I had been up in London the night before hanging out with my brother Fin and my dad. The reason for going up was a meeting at the Whitechapel Art Gallery called Enemies of Good Art. It turned out to be a very interesting gathering of over 40 mothers, most with babies or small children. We came together to explore our shared experiences of being artists as well as parents and how to manage the demands of both and enable ourselves to continue making creative work. We talked about the negative feelings towards the presence of children in the art world; in terms of their physical presence at art related events or in gallery spaces and as subject matter in the work of female artists.
I am particularly interested in these negative ideas towards children and mother artists as earlier on in my motherhood I realised somewhere along the line I had somehow managed to imbibe them quite successfully. Filled perhaps with my own internalised negative constructions of motherhood as being somehow less than, low status, undervalued by society etc. etc. (we know all this)… I was not about to embrace it as central to my art practice, either in process or as subject matter. So, I struggled to maintain a very rational and pragmatic approach to exploring my visual language and to focus on anything other than my pregnancy or soon after my brand new little Winifred sleeping by my side or staring up at me as I painted strong images of line and physical domestic space. I didn’t want to fall into a stereotype, I didn’t want to fulfill other people’s negative ideas – but in my efforts to avoid all this – I was missing the point. And that is… about embracing the challenge, and being brave enough to be all of who I am and say what I want to say and decide how I want to say it – with the art that I make. And…to stop self censoring and second guessing how it might be received.

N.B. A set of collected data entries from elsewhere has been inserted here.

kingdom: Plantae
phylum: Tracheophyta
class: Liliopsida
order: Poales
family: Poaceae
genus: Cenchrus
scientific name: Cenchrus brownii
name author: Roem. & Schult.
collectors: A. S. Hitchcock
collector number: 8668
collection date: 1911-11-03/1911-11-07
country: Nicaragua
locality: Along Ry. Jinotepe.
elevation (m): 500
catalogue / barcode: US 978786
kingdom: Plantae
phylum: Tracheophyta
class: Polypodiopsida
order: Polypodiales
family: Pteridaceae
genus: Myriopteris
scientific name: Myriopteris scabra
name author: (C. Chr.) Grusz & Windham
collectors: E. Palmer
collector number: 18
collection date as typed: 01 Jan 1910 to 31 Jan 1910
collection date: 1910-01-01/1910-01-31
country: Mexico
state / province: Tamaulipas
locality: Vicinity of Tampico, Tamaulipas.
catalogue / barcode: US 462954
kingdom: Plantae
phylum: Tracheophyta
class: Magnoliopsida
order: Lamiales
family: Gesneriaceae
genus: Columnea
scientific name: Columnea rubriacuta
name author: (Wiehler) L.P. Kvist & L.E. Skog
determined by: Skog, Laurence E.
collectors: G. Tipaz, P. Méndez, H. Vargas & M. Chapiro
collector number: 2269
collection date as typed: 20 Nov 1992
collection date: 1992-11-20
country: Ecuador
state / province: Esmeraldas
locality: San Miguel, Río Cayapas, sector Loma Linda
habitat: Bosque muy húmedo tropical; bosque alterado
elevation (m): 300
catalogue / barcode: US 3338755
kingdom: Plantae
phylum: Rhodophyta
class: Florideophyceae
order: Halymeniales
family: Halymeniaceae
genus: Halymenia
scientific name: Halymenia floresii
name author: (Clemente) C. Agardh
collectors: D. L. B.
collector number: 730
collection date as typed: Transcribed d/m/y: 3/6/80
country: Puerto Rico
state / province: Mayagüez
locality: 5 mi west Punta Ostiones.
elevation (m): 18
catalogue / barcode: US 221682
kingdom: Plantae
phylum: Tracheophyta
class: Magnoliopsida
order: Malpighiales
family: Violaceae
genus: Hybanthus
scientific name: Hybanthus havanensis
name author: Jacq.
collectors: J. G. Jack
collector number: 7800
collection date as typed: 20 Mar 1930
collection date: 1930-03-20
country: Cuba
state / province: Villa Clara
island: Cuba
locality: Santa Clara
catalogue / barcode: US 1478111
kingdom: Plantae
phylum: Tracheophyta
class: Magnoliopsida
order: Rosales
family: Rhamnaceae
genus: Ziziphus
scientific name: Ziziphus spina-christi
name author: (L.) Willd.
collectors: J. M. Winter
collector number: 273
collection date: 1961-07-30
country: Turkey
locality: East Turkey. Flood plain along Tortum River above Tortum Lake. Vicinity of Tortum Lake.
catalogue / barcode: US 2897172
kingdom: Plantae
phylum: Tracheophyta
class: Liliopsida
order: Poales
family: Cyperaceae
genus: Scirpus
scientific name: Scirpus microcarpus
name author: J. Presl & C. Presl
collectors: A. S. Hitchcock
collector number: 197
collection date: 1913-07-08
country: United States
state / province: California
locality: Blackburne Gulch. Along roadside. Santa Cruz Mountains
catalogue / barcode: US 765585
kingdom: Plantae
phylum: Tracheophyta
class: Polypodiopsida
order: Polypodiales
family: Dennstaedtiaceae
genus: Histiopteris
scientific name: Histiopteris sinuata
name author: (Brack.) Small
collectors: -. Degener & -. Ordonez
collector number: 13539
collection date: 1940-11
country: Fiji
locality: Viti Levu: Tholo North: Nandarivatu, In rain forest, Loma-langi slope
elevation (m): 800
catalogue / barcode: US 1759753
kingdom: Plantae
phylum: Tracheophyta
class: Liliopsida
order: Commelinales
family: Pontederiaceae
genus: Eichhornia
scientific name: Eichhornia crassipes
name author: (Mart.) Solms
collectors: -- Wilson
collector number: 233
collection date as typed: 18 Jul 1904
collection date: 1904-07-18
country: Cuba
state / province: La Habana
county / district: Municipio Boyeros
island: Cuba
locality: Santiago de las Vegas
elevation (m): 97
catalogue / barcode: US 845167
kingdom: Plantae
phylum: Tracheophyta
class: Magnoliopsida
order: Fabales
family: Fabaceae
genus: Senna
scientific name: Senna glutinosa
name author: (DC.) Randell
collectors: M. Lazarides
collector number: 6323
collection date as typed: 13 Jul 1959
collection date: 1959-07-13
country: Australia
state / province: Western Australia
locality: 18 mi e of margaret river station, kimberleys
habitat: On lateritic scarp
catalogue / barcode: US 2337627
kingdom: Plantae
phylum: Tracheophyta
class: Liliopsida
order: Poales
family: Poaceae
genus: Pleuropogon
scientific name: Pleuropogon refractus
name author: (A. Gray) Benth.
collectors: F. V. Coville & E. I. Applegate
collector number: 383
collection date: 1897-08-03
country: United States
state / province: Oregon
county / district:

I find that sooo difficult. It is hard to be free…sometimes I associate freedom with naivete, and I don’t think any of us can afford to be naïve. I studied Social Anthropology and it gave me a real education in culture and men and women. I remember so much poignant stuff about male and female relations in cultures across the world. One anthropologist, Sherry Ortner pointed out that, cross-culturally, woman is “identified with, or symbolically associated with, nature, as opposed to man, who is identified with culture”. Ortner, argued that women are more closely identified with nature because of their bodies, specifically their sexual and reproductive bodies. This association explains why women’s closeness to nature seems inevitably to become a mark of second-class citizenship, for while women create “only perishables–human beings,” men create “relatively lasting, eternal, transcendent objects”. This was what she found from looking at the place of women in society.
I will say more about this another time – because I have a lot to say about it and I find it fascinating in so many ways. But for the purposes of now, my received wisdom while studying anthropology was that across the world (past and present), there are examples, so, so many – of how women are relegated in one way or another in culture and society. I spent my late teens and early 20’s therefore developing the idea that I was not going to let myself be associated with things that were being denigrated i.e. being a women (or a mother). Enough said. My ongoing challenge is to find ways of integrating all that is me – all of my selves regardless of society and other people’s judgements. And, I am just about starting to do that in my work quite effectively! I think.
Back to the mothers meeting at the Whitechapel then (woops!). I was really interested in discussions about how to get studio space and how to develop both a national and local network of artists with children. I also like the idea that if we are going to make work – we should/ could do so with children in tow in public spaces, rather than hiding ourselves away and pretending that our children and our mothering identity are not crucial and relevant to who we are and what our work is about.
The drawing class back in Brighton, followed directly from the Whitechapel gathering and needless to say it felt great rocking up to Fabrica direct from London, with empty sketchbooks in hand and a bag full of drawing equipment. I sat on the floor in the darkness (among loads of other people of all ages and backgrounds) making marks fast, freely and joyfully. Turning over the pages quickly, putting down black onto white sheets, responding to the dancing body clothed all in white and the flickering projections of a 20’s wedding, children on beaches and an elderly man and women standing uncomfortably looking into the lens, searching for the comfort in each others hands.